### [Activity]
Below is a block of entries; repeat exactly the lines starting at the line that contains "thumb ip: (790, 967)" and ending at the line that contains "pinky tip: (1076, 996)", both included.

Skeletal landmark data
== == ==

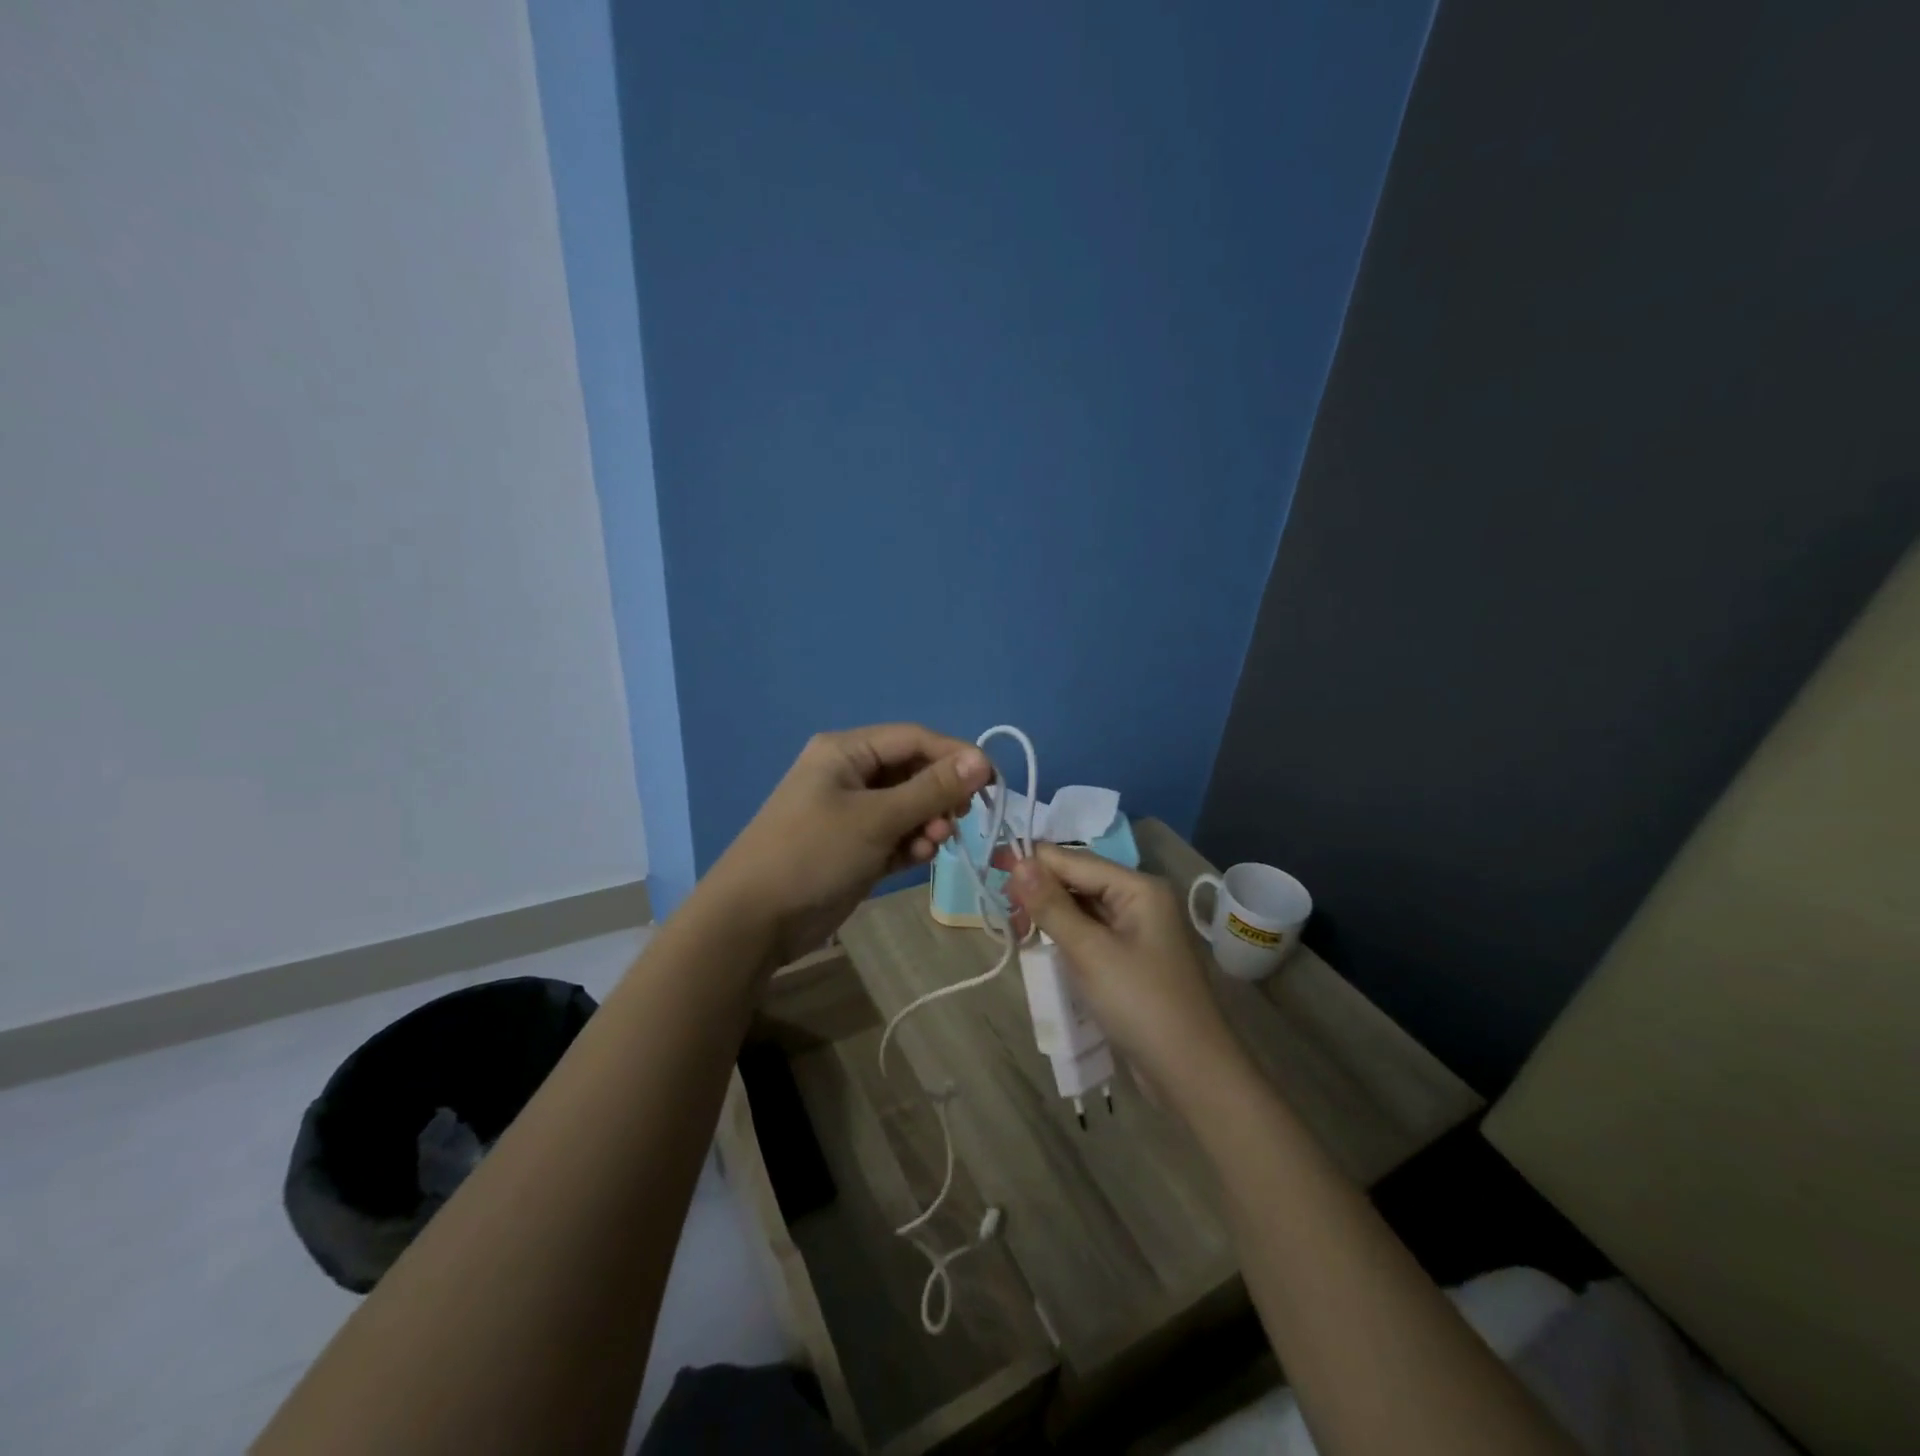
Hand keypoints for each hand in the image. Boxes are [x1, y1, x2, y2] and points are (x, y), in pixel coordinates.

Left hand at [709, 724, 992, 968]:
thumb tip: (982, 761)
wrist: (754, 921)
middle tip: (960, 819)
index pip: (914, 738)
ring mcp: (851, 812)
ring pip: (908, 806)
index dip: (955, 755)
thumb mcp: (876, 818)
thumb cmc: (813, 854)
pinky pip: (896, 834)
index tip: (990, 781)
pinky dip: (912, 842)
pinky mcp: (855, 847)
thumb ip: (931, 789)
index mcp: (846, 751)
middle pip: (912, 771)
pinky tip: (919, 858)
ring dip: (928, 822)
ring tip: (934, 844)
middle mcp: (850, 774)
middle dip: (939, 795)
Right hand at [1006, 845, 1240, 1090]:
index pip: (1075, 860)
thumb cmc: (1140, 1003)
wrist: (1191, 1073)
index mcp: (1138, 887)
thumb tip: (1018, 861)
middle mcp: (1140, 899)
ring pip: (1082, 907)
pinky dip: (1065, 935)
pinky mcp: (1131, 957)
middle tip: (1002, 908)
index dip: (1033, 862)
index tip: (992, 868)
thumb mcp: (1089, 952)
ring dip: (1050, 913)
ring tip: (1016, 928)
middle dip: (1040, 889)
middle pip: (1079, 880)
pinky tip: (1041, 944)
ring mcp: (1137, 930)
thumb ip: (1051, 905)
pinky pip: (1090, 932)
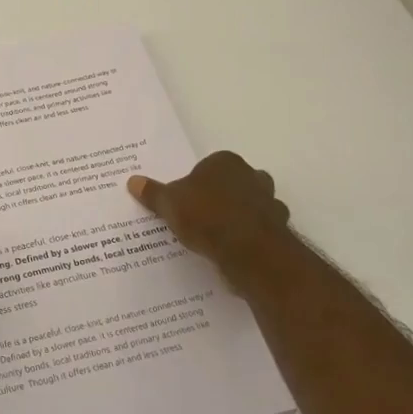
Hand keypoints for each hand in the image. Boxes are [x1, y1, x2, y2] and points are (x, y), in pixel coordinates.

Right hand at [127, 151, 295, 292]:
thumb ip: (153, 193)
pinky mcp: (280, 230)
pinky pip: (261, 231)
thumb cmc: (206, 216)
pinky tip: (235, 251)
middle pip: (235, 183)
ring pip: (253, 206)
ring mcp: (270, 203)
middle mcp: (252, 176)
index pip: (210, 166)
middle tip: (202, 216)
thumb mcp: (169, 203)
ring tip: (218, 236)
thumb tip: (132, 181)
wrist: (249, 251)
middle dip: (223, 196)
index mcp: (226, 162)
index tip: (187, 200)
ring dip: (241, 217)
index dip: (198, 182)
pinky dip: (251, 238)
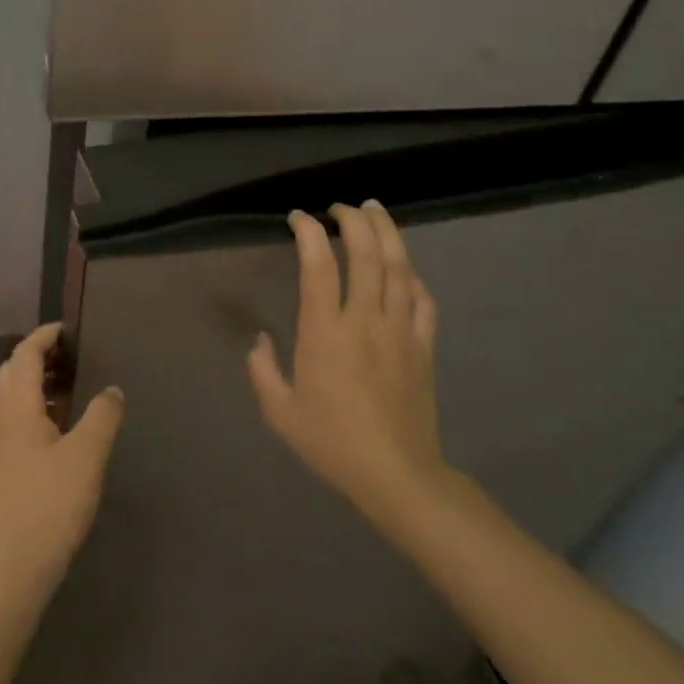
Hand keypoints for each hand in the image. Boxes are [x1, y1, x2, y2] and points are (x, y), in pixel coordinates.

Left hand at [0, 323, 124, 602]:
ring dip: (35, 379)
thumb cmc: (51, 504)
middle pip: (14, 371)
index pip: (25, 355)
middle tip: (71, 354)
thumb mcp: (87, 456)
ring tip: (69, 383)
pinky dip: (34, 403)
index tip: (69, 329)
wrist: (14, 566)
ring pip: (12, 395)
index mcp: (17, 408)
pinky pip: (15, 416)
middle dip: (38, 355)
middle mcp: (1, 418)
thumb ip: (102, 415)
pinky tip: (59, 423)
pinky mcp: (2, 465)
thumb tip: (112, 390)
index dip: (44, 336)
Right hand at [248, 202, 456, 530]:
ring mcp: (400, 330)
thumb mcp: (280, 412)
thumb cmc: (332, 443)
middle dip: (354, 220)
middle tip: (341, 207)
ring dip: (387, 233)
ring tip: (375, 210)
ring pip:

== == ==

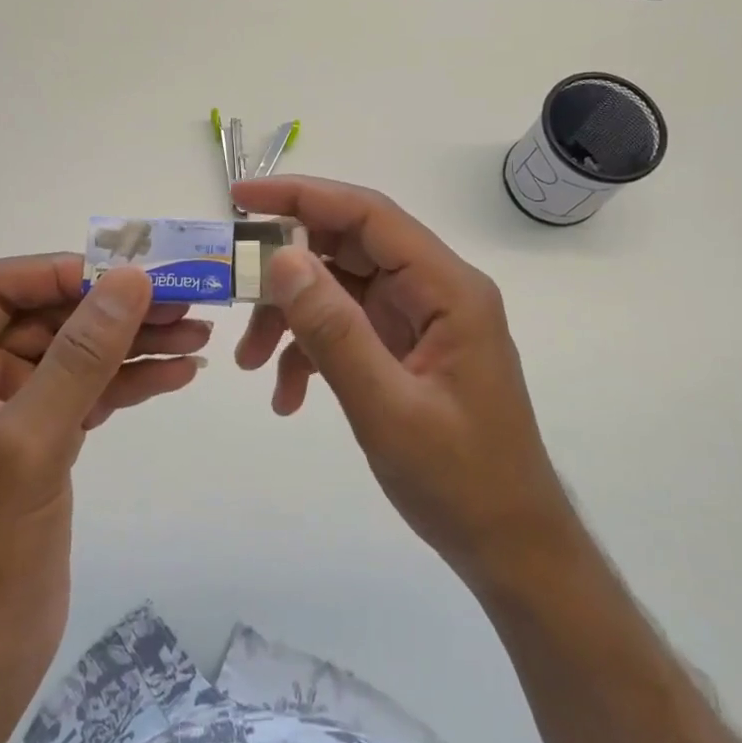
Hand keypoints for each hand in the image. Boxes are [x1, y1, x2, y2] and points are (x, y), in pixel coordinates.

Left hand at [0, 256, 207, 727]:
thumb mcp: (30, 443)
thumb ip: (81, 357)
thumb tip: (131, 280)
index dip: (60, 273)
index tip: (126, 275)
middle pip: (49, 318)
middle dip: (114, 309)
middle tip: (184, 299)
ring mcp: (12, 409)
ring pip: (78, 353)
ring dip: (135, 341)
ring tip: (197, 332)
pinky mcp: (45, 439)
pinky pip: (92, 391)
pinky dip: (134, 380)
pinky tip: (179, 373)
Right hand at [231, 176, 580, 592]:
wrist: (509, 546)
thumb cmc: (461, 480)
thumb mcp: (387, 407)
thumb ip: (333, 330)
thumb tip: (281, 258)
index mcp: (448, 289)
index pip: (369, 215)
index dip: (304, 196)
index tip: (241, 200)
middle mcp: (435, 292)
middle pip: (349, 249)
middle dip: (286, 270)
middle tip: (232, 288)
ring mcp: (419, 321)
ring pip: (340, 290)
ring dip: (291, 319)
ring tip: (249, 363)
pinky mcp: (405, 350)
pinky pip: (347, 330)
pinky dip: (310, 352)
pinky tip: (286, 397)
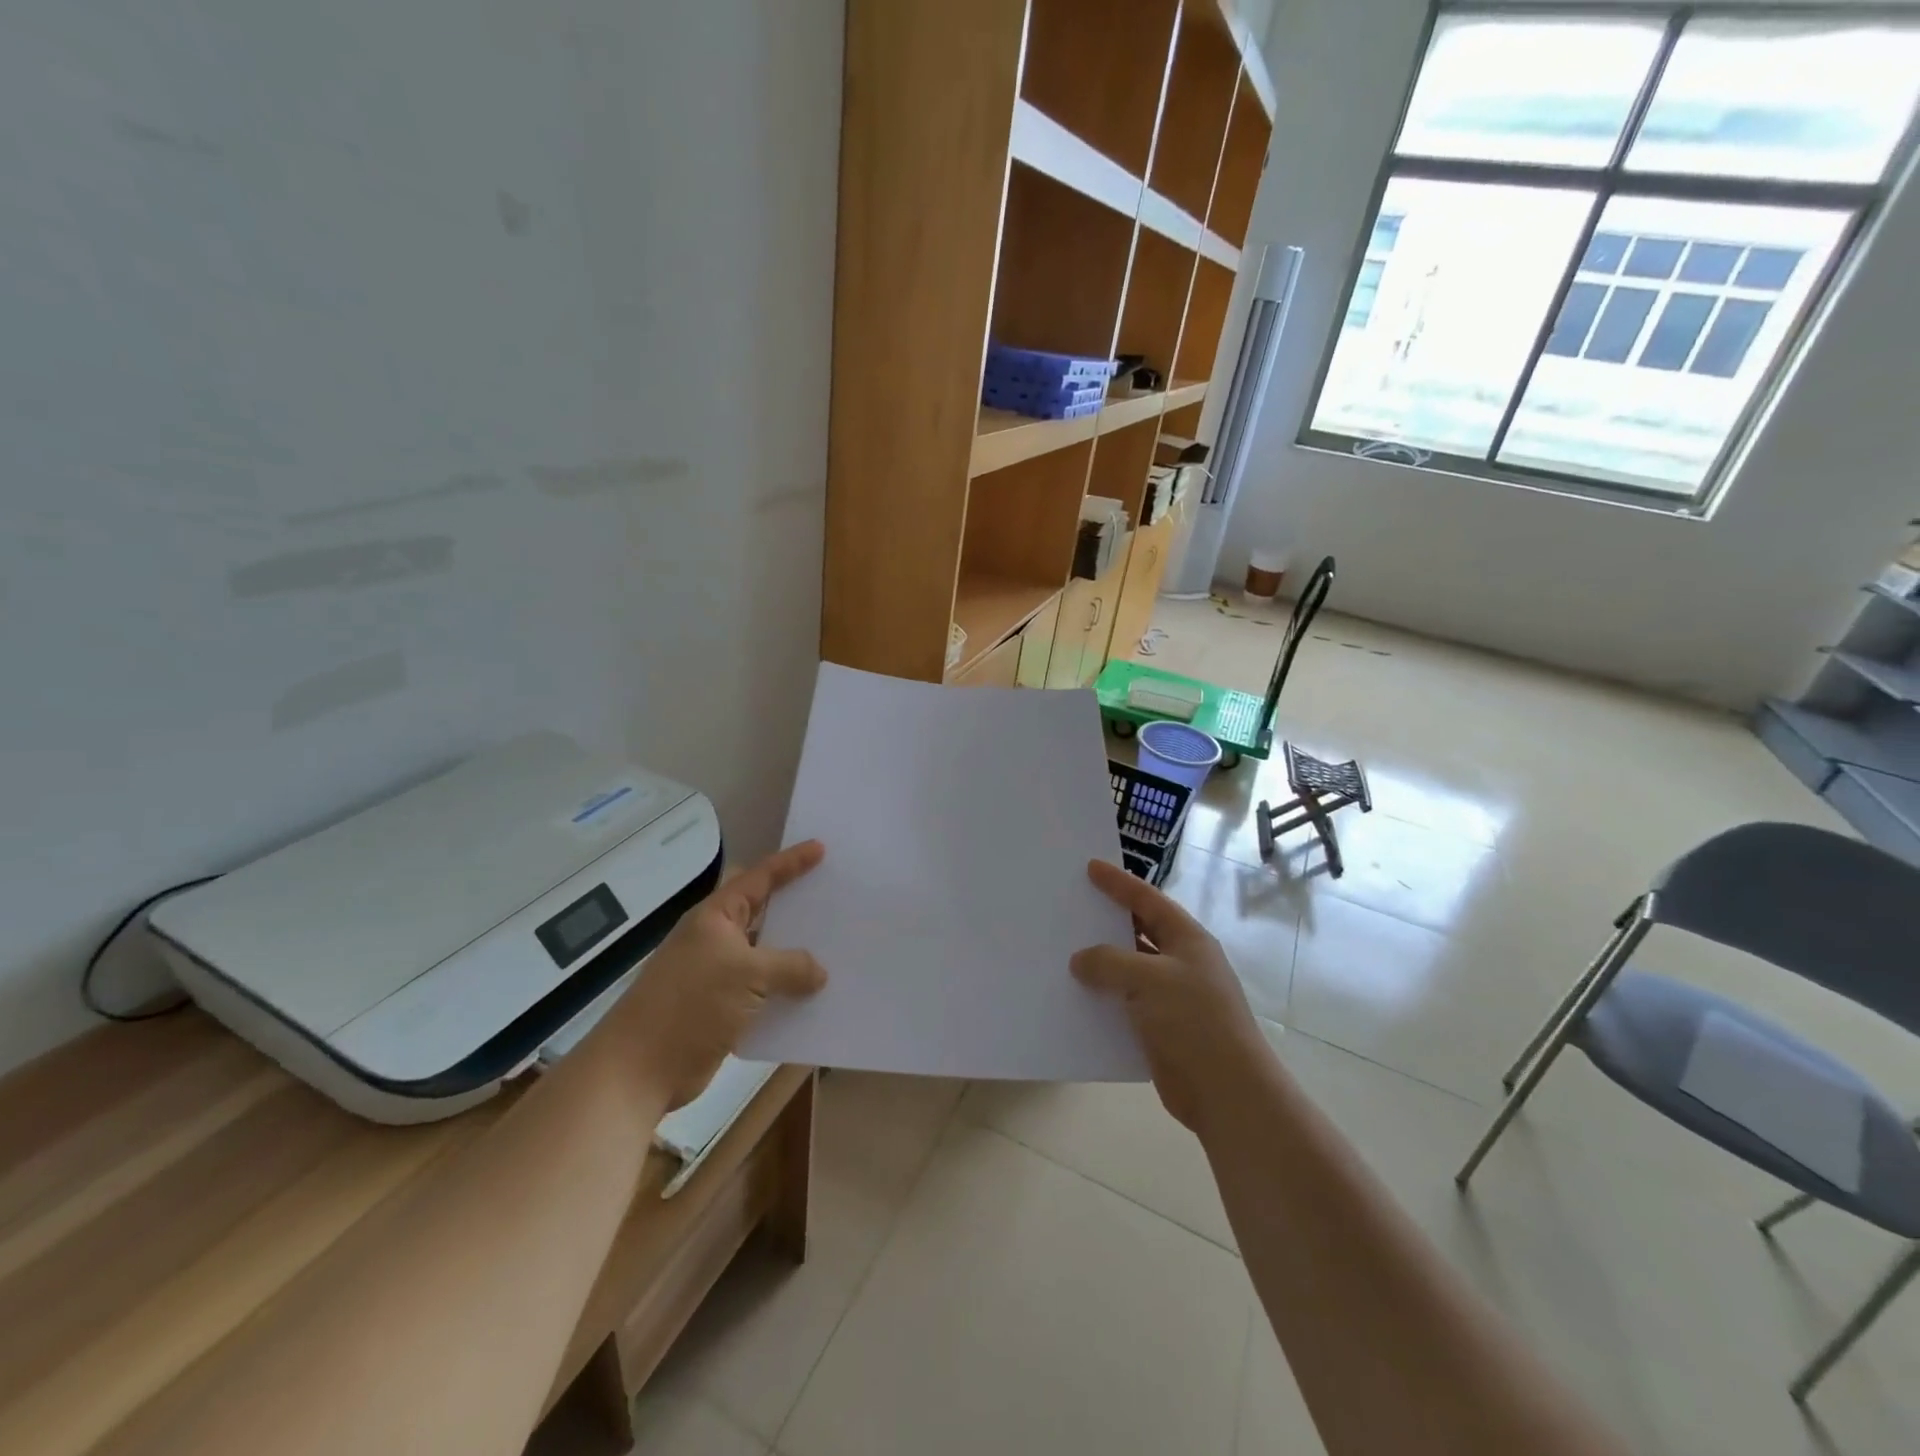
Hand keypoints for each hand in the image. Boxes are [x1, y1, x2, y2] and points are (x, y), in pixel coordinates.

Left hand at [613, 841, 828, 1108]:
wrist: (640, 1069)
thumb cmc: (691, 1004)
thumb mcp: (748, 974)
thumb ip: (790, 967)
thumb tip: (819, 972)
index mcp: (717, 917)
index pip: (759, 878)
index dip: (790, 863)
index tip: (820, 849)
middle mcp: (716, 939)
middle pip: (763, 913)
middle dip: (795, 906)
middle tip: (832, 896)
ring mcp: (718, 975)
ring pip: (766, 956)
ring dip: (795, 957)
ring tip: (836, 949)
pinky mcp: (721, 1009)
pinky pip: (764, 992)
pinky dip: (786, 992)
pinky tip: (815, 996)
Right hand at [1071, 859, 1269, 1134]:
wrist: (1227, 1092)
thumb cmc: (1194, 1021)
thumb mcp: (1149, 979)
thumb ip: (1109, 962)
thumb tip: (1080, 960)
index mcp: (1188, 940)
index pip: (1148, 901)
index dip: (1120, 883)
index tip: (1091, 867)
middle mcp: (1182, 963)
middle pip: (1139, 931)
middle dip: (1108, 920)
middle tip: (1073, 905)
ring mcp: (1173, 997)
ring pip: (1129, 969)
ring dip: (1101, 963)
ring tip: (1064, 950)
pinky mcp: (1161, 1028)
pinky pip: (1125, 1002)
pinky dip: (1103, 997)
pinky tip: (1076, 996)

== == ==

### [Solution to this task]
thumb ip: (790, 967)
thumb tip: (819, 972)
index mcp: (717, 917)
index pip: (759, 878)
index dip: (790, 863)
index tip: (820, 849)
middle mcp: (716, 939)
middle pip: (763, 913)
middle dip: (795, 906)
middle tip: (832, 896)
ring mcp: (718, 975)
ring pip: (766, 956)
ring dip: (795, 957)
ring tip: (836, 949)
pinky mcp: (721, 1009)
pinky pip: (764, 992)
pinky dip: (786, 992)
pinky tip: (815, 996)
Right hand at [1071, 859, 1269, 1134]:
wrist: (1227, 1092)
thumb cmc: (1194, 1021)
thumb mcp: (1149, 979)
thumb ip: (1109, 962)
thumb tip: (1080, 960)
index mcp: (1188, 940)
index pip: (1148, 901)
index dip: (1120, 883)
index tip: (1091, 867)
middle mcp: (1182, 963)
middle pip: (1139, 931)
middle dip: (1108, 920)
middle tip: (1073, 905)
ring mcp: (1173, 997)
ring pip: (1129, 969)
ring dip: (1101, 963)
ring tip: (1064, 950)
pinky mcp: (1161, 1028)
pinky pip: (1125, 1002)
pinky dip: (1103, 997)
pinky tip: (1076, 996)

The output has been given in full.